Memo provides the means to an end
DACA gives undocumented students reason to hope for successful careers in U.S.
Published: Thursday, January 31, 2013
Updated: Sunday, February 3, 2013 19:02
Rodrigo Dorador was only nine years old when he immigrated to the United States as an undocumented alien from Mexico in 2000, settling in Phoenix, Ariz. with his mother, a highly trained chemical engineer, his three-year-old sister, and his father, a successful businessman who had been in the country since 1997.
Despite the promise of his newfound home, Dorador was met with challenges when it came to his education.
“When I began school, I only knew four words in English,” he said. “But I was really good at math.”
By the sixth grade, Dorador’s weaknesses had become strengths, and his strengths had gotten stronger. He was now fluent in English, even winning his school’s spelling bee, and he began taking math classes at an eighth grade level.
His academic success continued through high school, and after attending a Phoenix Jesuit college, transferred to Santa Clara University, earning a full-ride scholarship for undocumented students.
But as graduation approached, Dorador began to feel disengaged and felt a growing distance between himself and his fellow students. “I had the worst time in career classes,” he said. “They really showed what was impossible for me.”
As an undocumented student, Dorador was going to be unable to legally work after graduation. He worried about how to make a living, and contemplated a return to Arizona to earn a wage in construction with his father. All his hard work, all his talent, would do him little good after graduation.
Amy Lee, director of TRIO services and head of Laney College’s AB540 task force, says she sees many undocumented students with concerns like Dorador’s. “Many students have an end goal in mind, but they are unsure if they can do those things,” she said. “They can go to law school, but can they practice law?”
At the Peralta Colleges, there were 860 students who identified themselves as AB540, and another 746 students who did not provide a social security number and may also qualify.

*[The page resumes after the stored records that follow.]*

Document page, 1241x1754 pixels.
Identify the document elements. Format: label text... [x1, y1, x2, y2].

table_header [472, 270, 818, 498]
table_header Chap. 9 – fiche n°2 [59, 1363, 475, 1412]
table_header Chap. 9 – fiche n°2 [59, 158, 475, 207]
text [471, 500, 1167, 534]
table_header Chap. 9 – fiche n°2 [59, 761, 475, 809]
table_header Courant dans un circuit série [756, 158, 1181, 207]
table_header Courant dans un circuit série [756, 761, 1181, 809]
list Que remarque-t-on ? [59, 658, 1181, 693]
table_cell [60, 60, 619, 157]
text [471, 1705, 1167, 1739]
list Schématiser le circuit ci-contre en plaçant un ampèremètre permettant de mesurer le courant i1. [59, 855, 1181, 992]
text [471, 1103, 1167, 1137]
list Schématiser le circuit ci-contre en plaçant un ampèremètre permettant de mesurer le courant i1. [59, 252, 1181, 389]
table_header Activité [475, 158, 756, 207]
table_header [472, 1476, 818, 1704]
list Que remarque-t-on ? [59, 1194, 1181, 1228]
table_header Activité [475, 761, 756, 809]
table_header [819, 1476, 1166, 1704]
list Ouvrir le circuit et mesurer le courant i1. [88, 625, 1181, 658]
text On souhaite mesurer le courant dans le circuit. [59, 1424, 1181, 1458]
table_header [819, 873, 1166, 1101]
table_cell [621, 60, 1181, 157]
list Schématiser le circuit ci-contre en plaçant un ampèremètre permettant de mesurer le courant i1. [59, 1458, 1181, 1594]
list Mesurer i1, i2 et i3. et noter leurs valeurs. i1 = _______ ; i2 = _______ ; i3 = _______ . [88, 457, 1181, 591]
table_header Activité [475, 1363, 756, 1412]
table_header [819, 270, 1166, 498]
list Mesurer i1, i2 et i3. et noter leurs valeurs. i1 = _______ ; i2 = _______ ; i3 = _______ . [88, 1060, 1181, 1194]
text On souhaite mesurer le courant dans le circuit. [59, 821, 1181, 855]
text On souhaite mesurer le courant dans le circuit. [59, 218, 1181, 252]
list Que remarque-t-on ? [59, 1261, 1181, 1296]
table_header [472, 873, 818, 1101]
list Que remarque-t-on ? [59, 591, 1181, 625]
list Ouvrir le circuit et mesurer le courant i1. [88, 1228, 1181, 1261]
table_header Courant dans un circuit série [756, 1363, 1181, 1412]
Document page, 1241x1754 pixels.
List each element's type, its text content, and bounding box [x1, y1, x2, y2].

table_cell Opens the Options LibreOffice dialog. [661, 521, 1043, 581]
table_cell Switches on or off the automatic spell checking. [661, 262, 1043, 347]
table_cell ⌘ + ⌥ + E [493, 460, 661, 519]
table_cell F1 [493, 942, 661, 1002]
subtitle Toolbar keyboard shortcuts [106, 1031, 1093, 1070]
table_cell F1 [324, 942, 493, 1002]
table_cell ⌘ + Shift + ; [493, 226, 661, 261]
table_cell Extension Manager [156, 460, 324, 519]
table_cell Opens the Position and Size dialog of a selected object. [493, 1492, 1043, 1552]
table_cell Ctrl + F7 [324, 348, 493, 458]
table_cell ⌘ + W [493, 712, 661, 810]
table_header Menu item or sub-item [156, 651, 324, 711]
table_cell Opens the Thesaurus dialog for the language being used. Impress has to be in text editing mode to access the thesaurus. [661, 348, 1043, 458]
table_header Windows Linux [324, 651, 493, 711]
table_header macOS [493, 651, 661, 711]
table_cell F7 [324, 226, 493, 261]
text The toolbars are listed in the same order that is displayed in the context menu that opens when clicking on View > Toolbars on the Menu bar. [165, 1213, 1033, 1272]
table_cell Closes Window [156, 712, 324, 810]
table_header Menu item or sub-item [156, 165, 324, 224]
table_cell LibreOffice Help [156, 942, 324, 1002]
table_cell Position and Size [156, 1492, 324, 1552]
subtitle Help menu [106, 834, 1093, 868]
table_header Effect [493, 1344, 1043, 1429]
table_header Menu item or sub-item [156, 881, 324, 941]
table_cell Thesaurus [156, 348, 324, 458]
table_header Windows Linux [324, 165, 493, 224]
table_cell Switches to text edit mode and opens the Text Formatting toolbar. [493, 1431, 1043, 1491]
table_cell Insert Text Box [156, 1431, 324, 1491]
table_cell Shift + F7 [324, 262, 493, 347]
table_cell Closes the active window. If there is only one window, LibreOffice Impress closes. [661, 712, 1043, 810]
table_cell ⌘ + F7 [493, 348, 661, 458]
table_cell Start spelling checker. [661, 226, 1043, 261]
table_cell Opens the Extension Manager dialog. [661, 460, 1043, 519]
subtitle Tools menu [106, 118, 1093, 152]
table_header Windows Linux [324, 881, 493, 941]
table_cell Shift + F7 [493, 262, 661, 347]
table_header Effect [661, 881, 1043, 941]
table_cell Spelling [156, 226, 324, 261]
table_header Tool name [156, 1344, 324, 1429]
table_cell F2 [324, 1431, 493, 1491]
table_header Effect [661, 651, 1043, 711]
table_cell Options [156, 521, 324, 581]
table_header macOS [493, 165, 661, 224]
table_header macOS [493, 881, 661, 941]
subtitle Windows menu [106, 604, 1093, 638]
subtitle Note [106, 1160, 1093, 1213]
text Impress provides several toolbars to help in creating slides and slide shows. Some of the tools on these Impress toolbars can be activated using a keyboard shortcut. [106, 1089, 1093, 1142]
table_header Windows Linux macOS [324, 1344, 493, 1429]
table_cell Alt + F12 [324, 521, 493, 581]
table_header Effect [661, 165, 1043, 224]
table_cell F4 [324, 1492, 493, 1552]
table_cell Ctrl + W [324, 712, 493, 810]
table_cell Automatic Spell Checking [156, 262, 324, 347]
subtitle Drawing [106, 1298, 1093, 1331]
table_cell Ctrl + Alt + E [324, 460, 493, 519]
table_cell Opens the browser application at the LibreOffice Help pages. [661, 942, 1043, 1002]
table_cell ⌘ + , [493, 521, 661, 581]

Identifying as AB540 grants in-state tuition to undocumented students who meet certain criteria. They must have attended a California high school for three years, obtained a diploma or GED, be currently enrolled in an accredited public college or university and promise to apply for legal residency as soon as possible.
But since AB540’s passing by Gov. Gray Davis in 2001, a number of other bills have been signed into law, and some federal policies are making it easier for undocumented students like Dorador to receive an education and more importantly, put it to use.
The California Dream Act, passed by Gov. Jerry Brown in 2011, is a set of two state bills aimed at ensuring the accessibility of higher education for undocumented students by providing additional state financial aid through state funding. AB130, which went into effect in January of 2012, allows undocumented students access to private scholarships administered through California public colleges and universities.
To complement AB130, AB131 gives undocumented students access to public sources of financial aid including institutional and state grants, the Board of Governor’s Fee Waiver and Extended Opportunity Program and Services (EOPS) aimed at helping students with language, social and economical disadvantages in education.
But to take advantage of the Dream Act, students must take the first step and self-identify as AB540. “Right now, students must come forward on their own,” Lee said, but the process can be confusing, and often times scary for the students.
“It’s difficult for any student to navigate a bureaucracy,” Lee said, and she admits, “There is a risk, and some students are not sure of the outcome or consequences of coming forward.” But Lee also ensures students that coming forward as AB540 is not an admission that you are undocumented.
“The paperwork doesn’t say anything about immigration status,” Lee said. “You can be a U.S. citizen, a permanent resident or undocumented and be AB540. A documented student who has been living in New York for the past two years, but has come back and doesn’t want to pay out-of-state rates can also qualify as AB540.”
For undocumented students, however, the greater risk is deportation, and the inability to work once their education is complete. But a memo signed last June by President Obama is changing that.
Deferred Action for Childhood Arrivals, known as DACA, is policy change implemented by the Department of Homeland Security. Under the new policy, DACA allows certain undocumented aliens to stay in the United States without fear of deportation, and grants a temporary two-year work permit.